Steve Mnuchin is no Bitcoin fan.
The US Treasury Secretary took shots at the cryptocurrency in July 2019, calling it an equivalent of “Swiss-numbered bank accounts” that facilitated money laundering and other illicit financial activities.
“I want to be careful that anybody who’s using bitcoin — regardless of what the price is — is using it for proper purposes and not illicit purposes,” he told CNBC in an interview. “And there are billions of dollars of transactions going on in bitcoin and other cryptocurrencies for illicit purposes.”
Former national security advisor John Bolton later revealed in his book that Donald Trump had ordered Mr. Mnuchin to “go after Bitcoin.” Incidentally, the outgoing president had bad-mouthed the cryptocurrency a few days before Mr. Mnuchin went live on CNBC to further tear it apart.
But the Trump administration went mum on their witch-hunt later, barring this one time in February 2020 when Mr. Mnuchin told the Senate Finance Committee that they were looking into regulating cryptocurrencies.
The next month, BTC/USD crashed by almost 60 percent amid a global market rout led by the lockdowns imposed to curb the spread of coronavirus pandemic. Traders with exposure in Bitcoin as well as traditional markets sold the former to cover their losses elsewhere. They sought cash.
Later, the Federal Reserve intervened with its near-zero interest rates and infinite bond-buying programs to aid the US economy through the pandemic. The US Congress, meanwhile, passed a $2.3 trillion stimulus package to help the American households and individuals with a $1,200 monthly benefit.
The surprise money injection pressured the US dollar into trending lower. Meanwhile, the emergency lending programs safeguarded the US economy against pandemic-led stress.
But its presence also reduced the appeal of government and corporate Treasurys by lowering their yields.
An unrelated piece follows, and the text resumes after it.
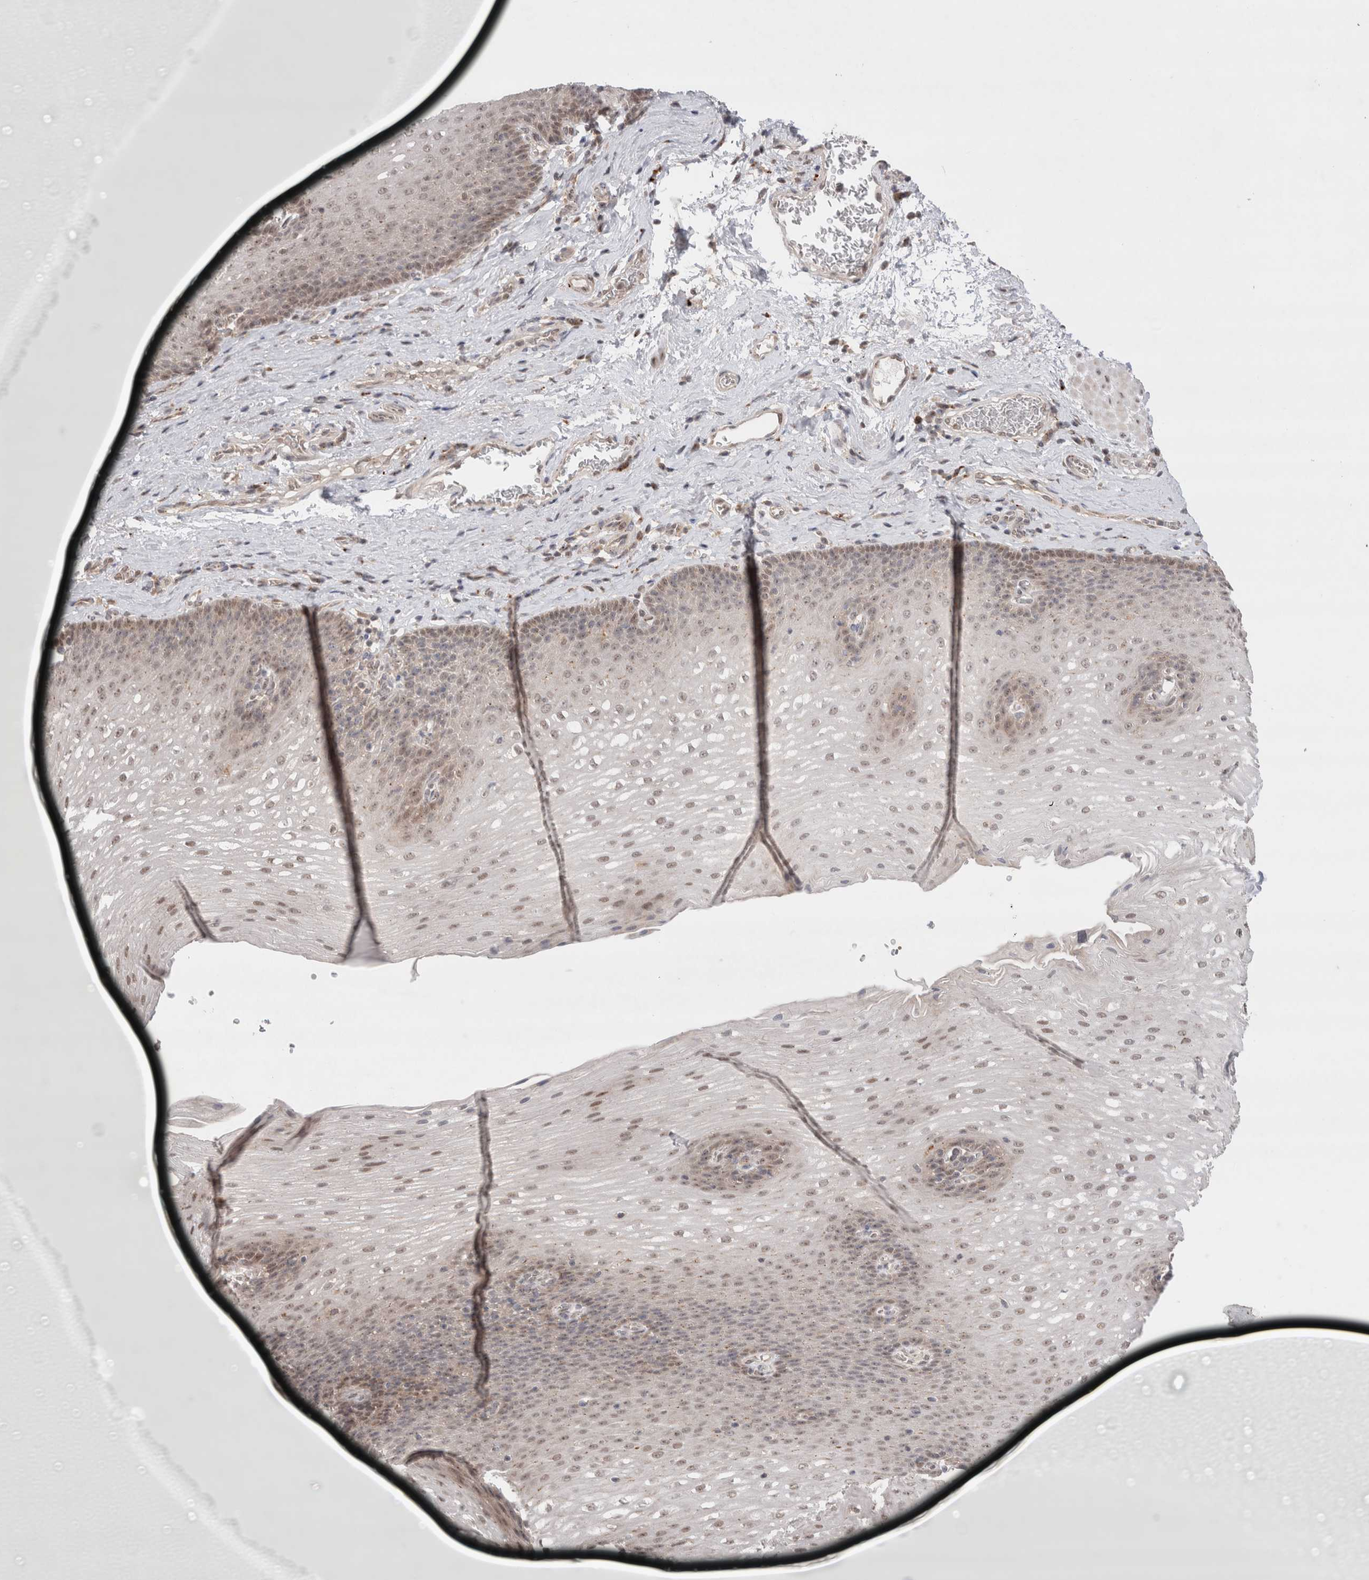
{"staining": {"intensity": "weak", "quantity": "25%-75%", "location": "cytoplasmic/membranous,nuclear"}, "tissue": "esophagus", "cell_type": "Squamous epithelial cells", "image_type": "normal", "snomed": [{"axis": "morphology", "description": "Normal tissue, NOS"}, {"axis": "topography", "description": "Esophagus"}], "caption": "IHC of benign human esophagus exhibits low levels of weak cytoplasmic/membranous,nuclear expression in approximately 25%-75% of squamous epithelial cells.", "gene": "SLC29A1", "patient": {"sex": "male", "age": 48}}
As a result, investors looking for profitable alternatives decided to put their cash into riskier assets, benefiting the stock and gold market.
Bitcoin became the biggest beneficiary of the Fed’s expansionary policies. The cryptocurrency rose from its mid-March low of $3,858 to as high as $18,830 on November 20.
Part of the reason behind its rally was institutionalization. Many big corporations replaced their cash reserves with Bitcoin, noting that the US dollar’s long-term outlook was severely bearish due to its open-ended supply.
Bitcoin, on the other hand, has a supply cap of just 21 million tokens. About 18 million of those units are already in circulation.
Mnuchin Ends Emergency Lending Programs
But Mr. Mnuchin returned to spoil the bullish party. On Thursday night, he decided to not extend the Fed’s emergency facilities created to lend to the Main Street firms and state and local governments and support asset-backed securities.
The markets reacted negatively to the news. While the US stocks closed lower on Friday, gold also plunged and traded near its local support level. But surprisingly, Bitcoin emerged harmless out of the Mnuchin-led FUD.
Conversely, Bitcoin reached another year-to-date high on Friday as it moved further closer to its all-time peak of $20,000.
The reason was a flurry of optimistic news and mainstream media coverages that kept Bitcoin sentiment higher. For instance, ARK Investment Management CEO Catherine Wood told Barron on Friday that Bitcoin could hit $500,000.
Meanwhile, BlackRock CEO Rick Rieder told CNBC on the same day that Bitcoin could $9 trillion asset class gold in the future. Visa CEO Alfred Kelly further anticipated that the usage of Bitcoin would grow further amid social distancing norms.
Their statements followed as more and more billionaire investors and firms revealed their Bitcoin positions in recent days. That included Mexican billionaire Ricardo Salinas Pliego who said that 10 percent of his net portfolio has exposure in cryptocurrency.
So it appears, BTC/USD finally showed strengthening signs of becoming an independent asset. The cryptocurrency’s lack of responsiveness to Mr. Mnuchin’s anti-economy proved its resilience.
Of course, Steve Mnuchin is no Bitcoin fan.